Scaling ablation (0.5B vs 1.5B vs 3B) shows minimal differences, suggesting layout generation does not strictly follow standard scaling laws. 0.5B is chosen for efficiency.

Key Findings

  • Two stages are indispensable: Coarse-only (C.) has poor FID due to domain mismatch but much lower Overlap, proving it injects aesthetic rules. Fine-only (F.) lacks robust spatial priors.
  • Small models are sufficient: 0.5B is optimal for cost-performance; 3B models risk overfitting or insufficient optimization on these structured tasks.
  • mIoU Zeros: Due to strict label matching in complex layouts (U-Cond/Completion), mIoU often hits zero. This highlights the inadequacy of current metrics for few-shot complex layout evaluation.

Highlights & Insights

  • The "Shared Aesthetic Rules" observation is the pivot: This intuition transforms a problem requiring massive fine labels into one solvable with automated coarse labels and minimal fine-tuning.
  • Reciprocal utility of parsing for generation: Leveraging mature parsing tools (MinerU) to generate high-quality, reading-order-aware training data is a clever reuse of technology.
  • 0.5B vs GPT-4o: Targeted data and paradigms can outperform zero-shot general LLMs in structured, rule-bound niche tasks.
  • The paradigm is transferable to other structured generation tasks like UI layouts or poster design which share "underlying rules + domain-specific sub-categories."

Limitations & Future Work

  • Unreliable Metrics: FID fluctuates on small test sets, and mIoU is zero-heavy.
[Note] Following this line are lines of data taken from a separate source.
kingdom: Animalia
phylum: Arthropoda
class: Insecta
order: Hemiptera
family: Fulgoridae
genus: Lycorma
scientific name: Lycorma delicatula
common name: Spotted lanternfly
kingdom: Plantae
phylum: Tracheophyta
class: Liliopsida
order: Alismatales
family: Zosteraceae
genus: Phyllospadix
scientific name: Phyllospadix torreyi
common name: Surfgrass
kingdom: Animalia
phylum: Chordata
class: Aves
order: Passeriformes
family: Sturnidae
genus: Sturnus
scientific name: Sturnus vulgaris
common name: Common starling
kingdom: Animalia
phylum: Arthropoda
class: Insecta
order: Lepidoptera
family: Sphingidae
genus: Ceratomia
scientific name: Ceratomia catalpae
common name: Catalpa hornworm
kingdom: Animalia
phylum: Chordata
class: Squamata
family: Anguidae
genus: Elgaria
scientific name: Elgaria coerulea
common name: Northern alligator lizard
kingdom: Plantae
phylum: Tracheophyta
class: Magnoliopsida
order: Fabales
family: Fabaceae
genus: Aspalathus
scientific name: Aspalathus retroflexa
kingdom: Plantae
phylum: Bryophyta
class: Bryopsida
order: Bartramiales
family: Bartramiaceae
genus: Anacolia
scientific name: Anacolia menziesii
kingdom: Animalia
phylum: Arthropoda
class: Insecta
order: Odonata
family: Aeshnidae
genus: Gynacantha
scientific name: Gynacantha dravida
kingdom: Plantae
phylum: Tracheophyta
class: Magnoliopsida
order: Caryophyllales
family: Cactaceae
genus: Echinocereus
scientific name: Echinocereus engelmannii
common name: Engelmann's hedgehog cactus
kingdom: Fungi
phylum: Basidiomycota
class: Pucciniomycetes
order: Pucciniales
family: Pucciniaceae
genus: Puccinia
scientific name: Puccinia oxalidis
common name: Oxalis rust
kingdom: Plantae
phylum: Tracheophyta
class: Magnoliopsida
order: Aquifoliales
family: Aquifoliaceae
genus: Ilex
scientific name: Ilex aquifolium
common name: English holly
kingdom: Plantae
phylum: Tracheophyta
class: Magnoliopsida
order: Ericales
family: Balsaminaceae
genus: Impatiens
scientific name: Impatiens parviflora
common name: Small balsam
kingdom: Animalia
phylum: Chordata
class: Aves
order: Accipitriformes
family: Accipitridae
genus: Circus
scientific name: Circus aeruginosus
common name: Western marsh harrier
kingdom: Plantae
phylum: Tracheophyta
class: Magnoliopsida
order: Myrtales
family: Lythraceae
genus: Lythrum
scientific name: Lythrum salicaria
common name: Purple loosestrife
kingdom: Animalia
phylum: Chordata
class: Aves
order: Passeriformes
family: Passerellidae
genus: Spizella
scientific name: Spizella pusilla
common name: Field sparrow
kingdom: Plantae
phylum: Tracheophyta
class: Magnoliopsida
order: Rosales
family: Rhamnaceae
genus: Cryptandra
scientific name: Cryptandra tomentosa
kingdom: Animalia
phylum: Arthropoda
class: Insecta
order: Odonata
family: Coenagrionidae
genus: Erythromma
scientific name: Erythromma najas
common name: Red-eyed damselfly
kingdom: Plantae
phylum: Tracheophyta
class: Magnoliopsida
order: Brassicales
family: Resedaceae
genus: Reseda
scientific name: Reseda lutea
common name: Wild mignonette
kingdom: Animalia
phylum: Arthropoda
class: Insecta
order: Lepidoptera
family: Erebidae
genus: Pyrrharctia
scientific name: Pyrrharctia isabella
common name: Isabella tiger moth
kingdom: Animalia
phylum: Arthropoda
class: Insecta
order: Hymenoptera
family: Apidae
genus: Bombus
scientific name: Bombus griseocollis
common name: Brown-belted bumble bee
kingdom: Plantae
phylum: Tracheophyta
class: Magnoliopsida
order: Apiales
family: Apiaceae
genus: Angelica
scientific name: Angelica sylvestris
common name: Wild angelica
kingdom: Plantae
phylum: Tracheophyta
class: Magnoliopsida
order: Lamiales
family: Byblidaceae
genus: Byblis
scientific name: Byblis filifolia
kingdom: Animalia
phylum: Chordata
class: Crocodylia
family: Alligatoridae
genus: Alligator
New metrics for complex layouts are needed.
  • Dependency on Fine Labels: The fine-tuning stage still requires some target-domain fine labels; zero-shot transfer remains a challenge.
  • Generalization: Generalization to diverse forms or handwritten mixed pages remains to be validated.
  • vs LGGPT/LayoutNUWA: Ours uses similar encoding but specifically targets complex/diverse layouts via the coarse-to-fine paradigm and 1M samples.
  • vs LayoutPrompter/LayoutCoT: These rely on ICL and prompt engineering, making them domain-sensitive. Ours is a more robust training-based improvement.
  • vs Diffusion Models: Ours avoids the data-hunger and convergence issues of diffusion approaches in complex low-resource domains.

Rating

  • Novelty: ⭐⭐⭐⭐ Solid dataset contribution and intuitive paradigm, though curriculum-style ideas are not entirely new.
  • Experimental Thoroughness: ⭐⭐⭐⭐⭐ Extensive comparison across 5 types, 5 tasks, and expert/general LLMs.
  • Writing Quality: ⭐⭐⭐⭐ Clear logic chain; however, some metric interpretations (mIoU) require reader intuition.
  • Value: ⭐⭐⭐⭐⭐ The first million-scale diverse layout dataset and open-sourced 0.5B model provide strong infrastructure for Document AI.